**MATERIAL FOR THIS EXERCISE:**
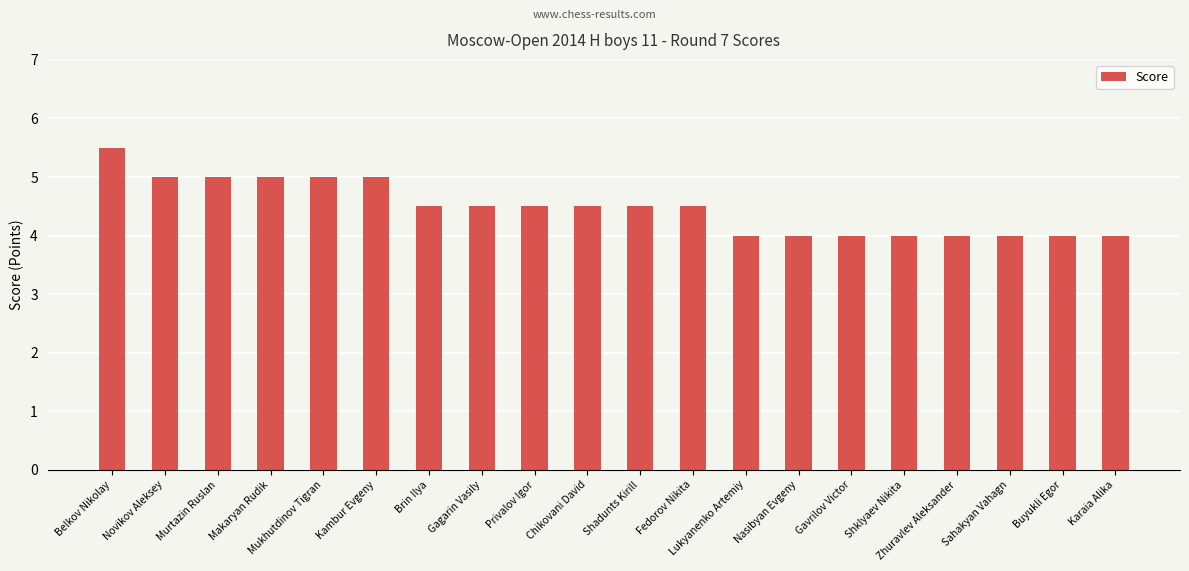

What is the ratio of the value at Gagarin Vasily to the value at Belkov Nikolay?

0.8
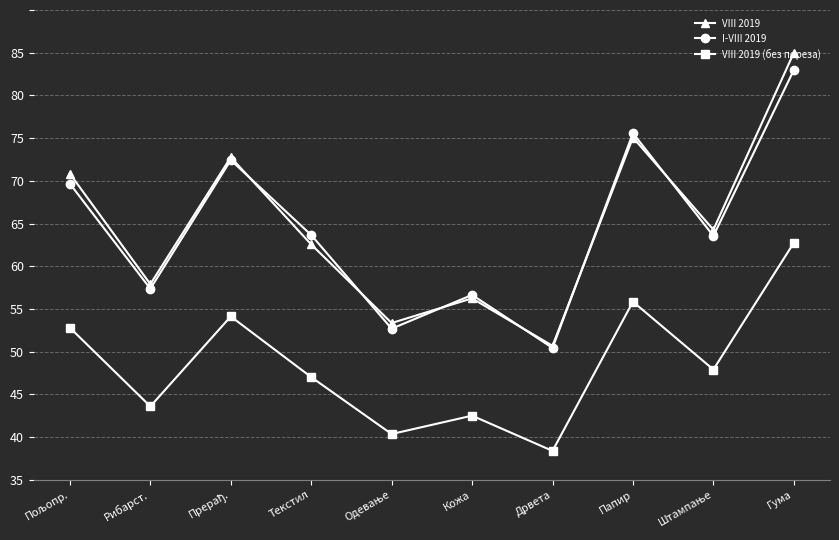

Is it true that I-VIII 2019 equals 39.0 at Прерађ.?

False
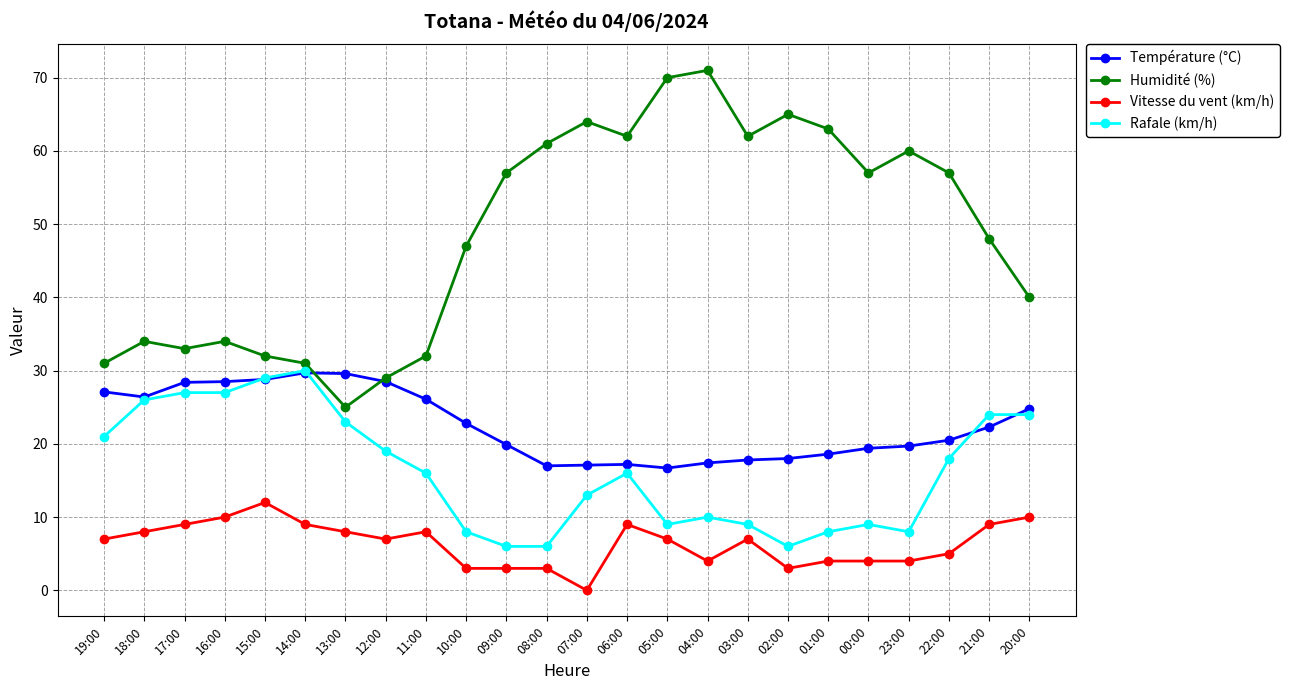

What is the maximum value shown in the chart?

71.0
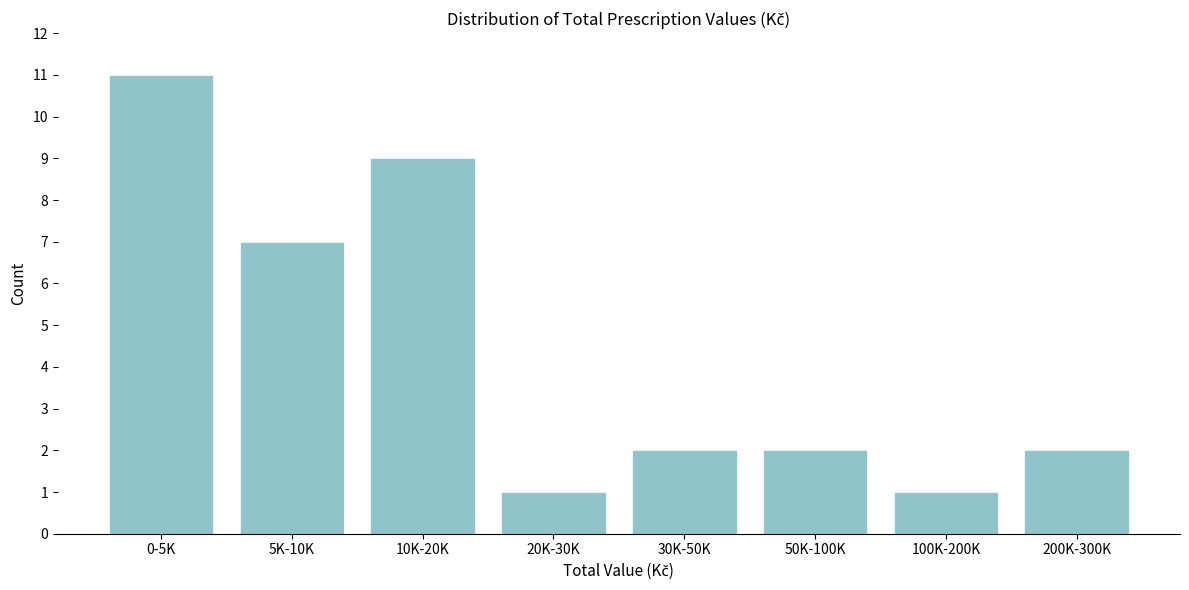

Reading right to left, what are all the values shown in this chart?

200K-300K=2	100K-200K=1	50K-100K=2	30K-50K=2	20K-30K=1	10K-20K=9	5K-10K=7	0-5K=11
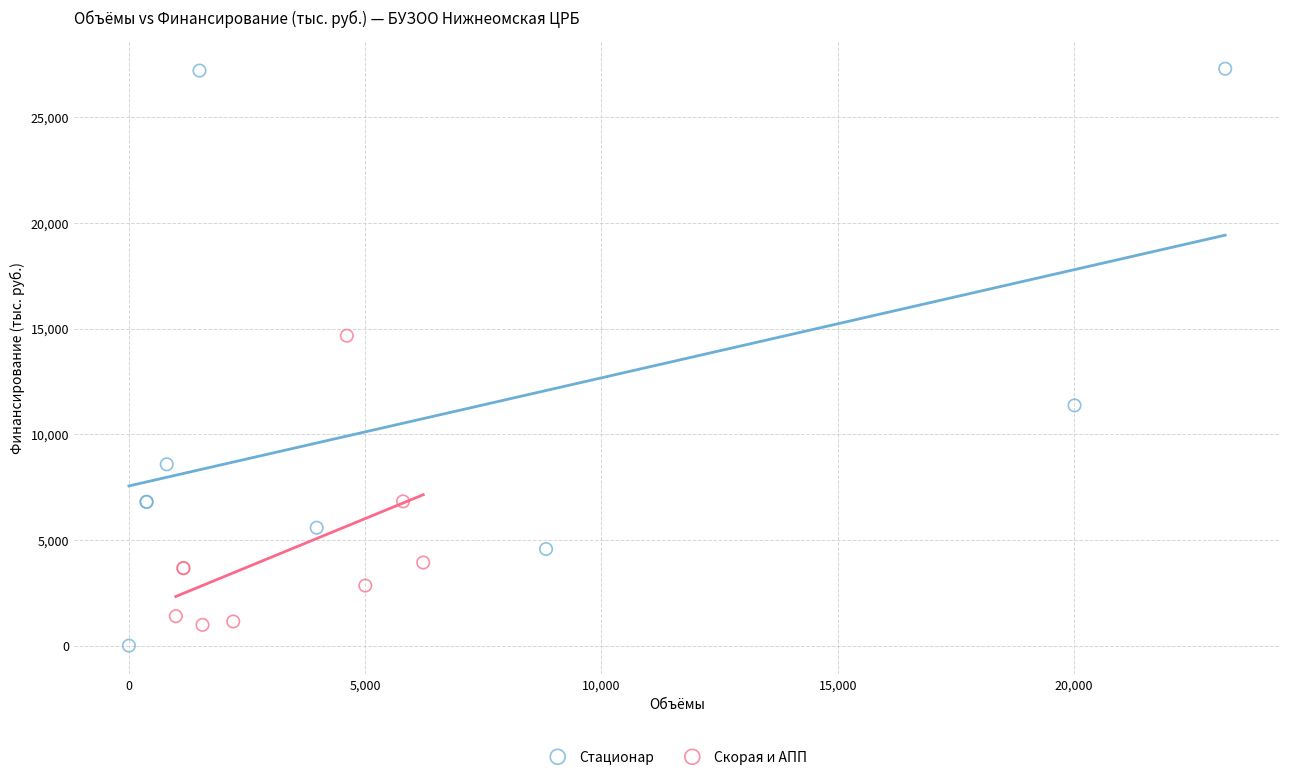

Which series contains the highest Y value?

Стационар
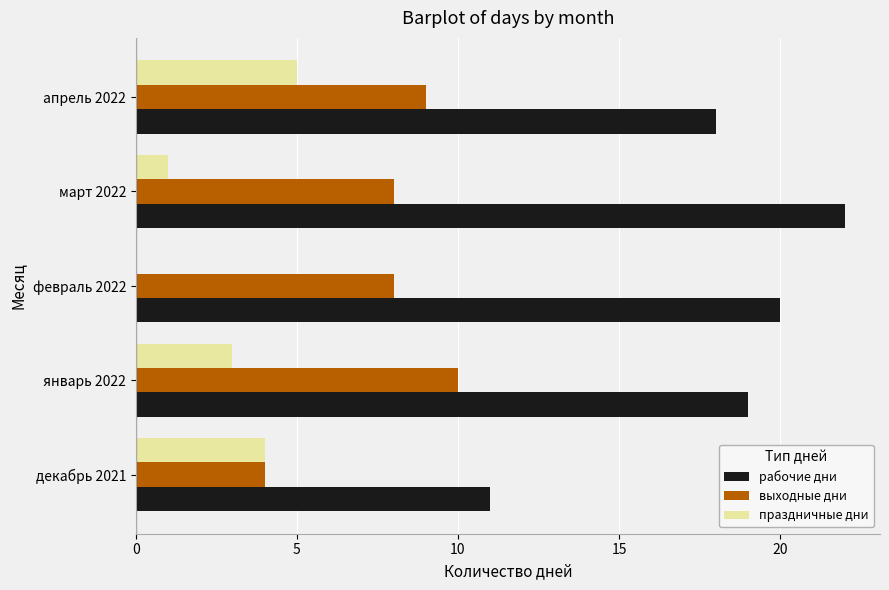

Is the value of праздничные дни at апрель 2022 greater than the value of рабочие дни at январь 2022?

No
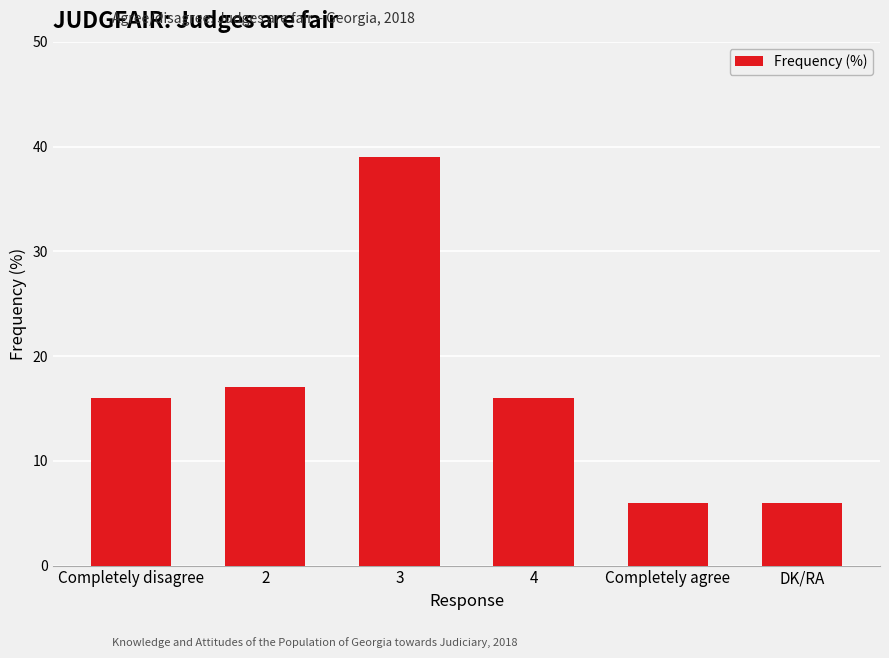

Where is the data nearest to the value 22?

2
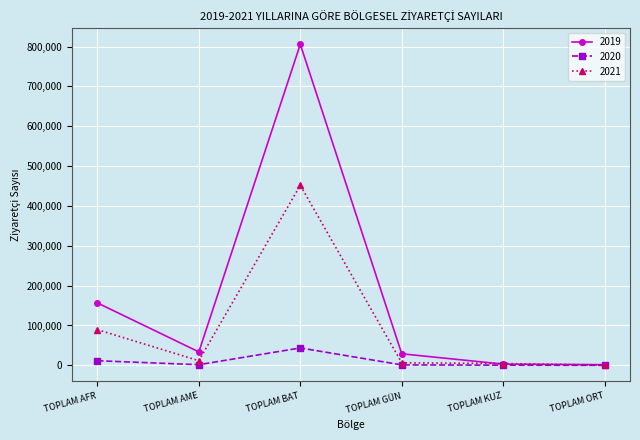

Where is the first local maximum for 2019?

TOPLAM BAT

**TASK PROMPT:** Reproduce all of the data above with every occurrence of "chart" changed to "graph" and nothing else altered, omitting the pictures.

**YOUR RESPONSE:**
What is the ratio of the value at Gagarin Vasily to the value at Belkov Nikolay?

0.8

Is it true that I-VIII 2019 equals 39.0 at Прерађ.?

False

What is the maximum value shown in the graph?

71.0

Reading right to left, what are all the values shown in this graph?

200K-300K=2	100K-200K=1	50K-100K=2	30K-50K=2	20K-30K=1	10K-20K=9	5K-10K=7	0-5K=11

Which series contains the highest Y value?

Стационар

Is the value of праздничные дни at апрель 2022 greater than the value of рабочие дни at январь 2022?

No

Where is the data nearest to the value 22?

2

Where is the first local maximum for 2019?

TOPLAM BAT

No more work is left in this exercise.